Check your understanding:
**a)** Echo the portion of the EVMC by-laws excerpt starting at "66. At each" and ending at "elected at the next Annual General meeting.".
**b)** List every item that the EVMC by-laws excerpt says must be dealt with at every General or Annual General Meeting before any other business.

START Text section

50. No members other than those authorized by the Board of Directors shall speak on behalf of EVMC or hold themselves out as being authorized to speak on behalf of EVMC.
51. Questions arising at any meeting of the Directors and committee of Directors shall be decided by a majority of votes whenever consensus is not reached.
52. A resolution proposed in writing signed by all the Directors and placed in the minutes of the Directors is as valid and effective as if regularly passed at a meeting of Directors.
Part 10 – DUTIES OF THE CHAIRPERSONS
53. The chairpersons shall oversee the general management and administration of EVMC and its business.
54. The Chairperson shall call the meetings of the Board of Directors.
55. A Chairperson and the Secretary shall sign all by-laws and membership certificates.
56. The Directors may give other duties and powers to the Chairpersons from time to time.
57. A Chairperson at the time of completing their term may sit for an additional term as a Board member with full voting privileges.
Part 11- SECRETARY
58. The Secretary shall:
a) Sign the correspondence of the Board of Directors of EVMC
b) Have custody of all minutes, records and documents of EVMC except those kept by the Treasurer.
59. The Secretary shall ensure the completion of:
a) minutes of meetings of the members and directors.
b) all corporate correspondence
c) an up to date register of members
d) notices of meetings to members and directors.
The Directors may decide to give other duties and powers to the Secretary from time to time.
Part 12 – TREASURER
60. The Treasurer oversees or delegates the following:
a) keep a full and accurate account of all receipts and disbursements of EVMC.
b) deposit all Moneys or valuables belonging to EVMC in the bank or banks of EVMC
c) pay out money as directed by the Board
d) give a full accounting of EVMC’s financial state at the Annual Meetings
e) oversee the accounts of subsidiary projects of the corporation.
Part 13 – AUTHORITY TO CONTRACT AND BORROW
61. Either of the Co-chairs together with either the Secretary or Treasurer have the power to sign approved contracts and disbursements on behalf of EVMC.
62. In order to carry out the purposes of EVMC, the Directors may on behalf of and in the name of the Corporation, raise or secure the payment or repayment of money in such manner as they decide.
63. The members may, by special resolution, restrict the borrowing powers of Directors but a restriction so imposed expires at the next annual General Meeting.
Part 14 – AUDITOR
64. This part applies only where EVMC is required or has resolved to have an auditor.
65. The auditor shall be appointed by the Directors if a vacancy occurs in the office between Annual General meetings.
66. At each Annual General meeting EVMC shall appoint an auditor to hold office until s/he is re-elected or his/her successor is elected at the next Annual General meeting.
67. An auditor may be removed by ordinary resolution.
68. An auditor shall be informed forthwith in writing of appointment or removal.
69. No Director and no employee of EVMC shall be auditor.
70. The auditor may attend General meetings.
Part 15- BUSINESS AT THE GENERAL MEETING OF THE MEMBERS
71. Notice of Members meetings shall be accompanied by a proposed agenda and any documents proposed for consideration.
72. At every General or Annual General Meeting, prior to any other business, the following must be dealt with:
- Approval of minutes of the previous meeting.
- The Directors Report
- The Treasures Financial Report
- The Auditors Report
- The election of new Directors
- The election of Officers
- Appointment of Auditor (if required)

END Text section
START Data extracts

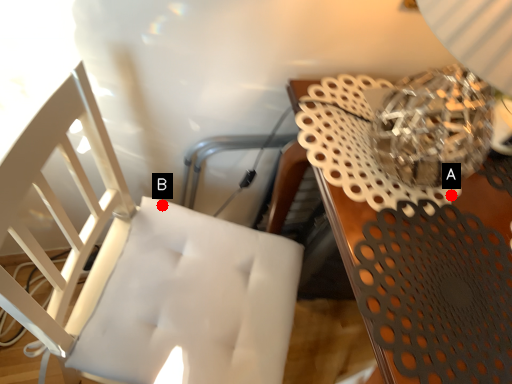
Question: Two points are circled on the image, labeled by A and B beside each circle. Which point is closer to the camera?

Choices:
 (A) A is closer
 (B) B is closer

Answer: (A)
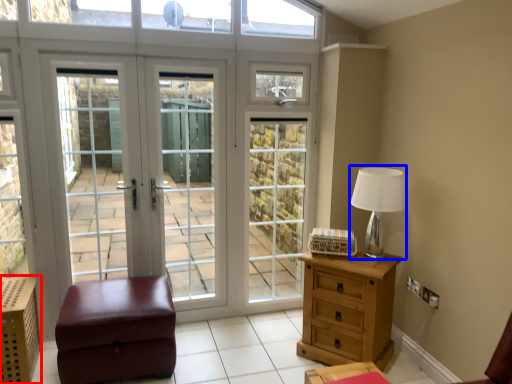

END Data extracts

Solutions in order:
**a)**
66. At each Annual General meeting EVMC shall appoint an auditor to hold office until s/he is re-elected or his/her successor is elected at the next Annual General meeting.

**b)**
- Approval of minutes of the previous meeting
- The Directors Report
- The Treasures Financial Report
- The Auditors Report
- The election of new Directors
- The election of Officers
- Appointment of Auditor (if required)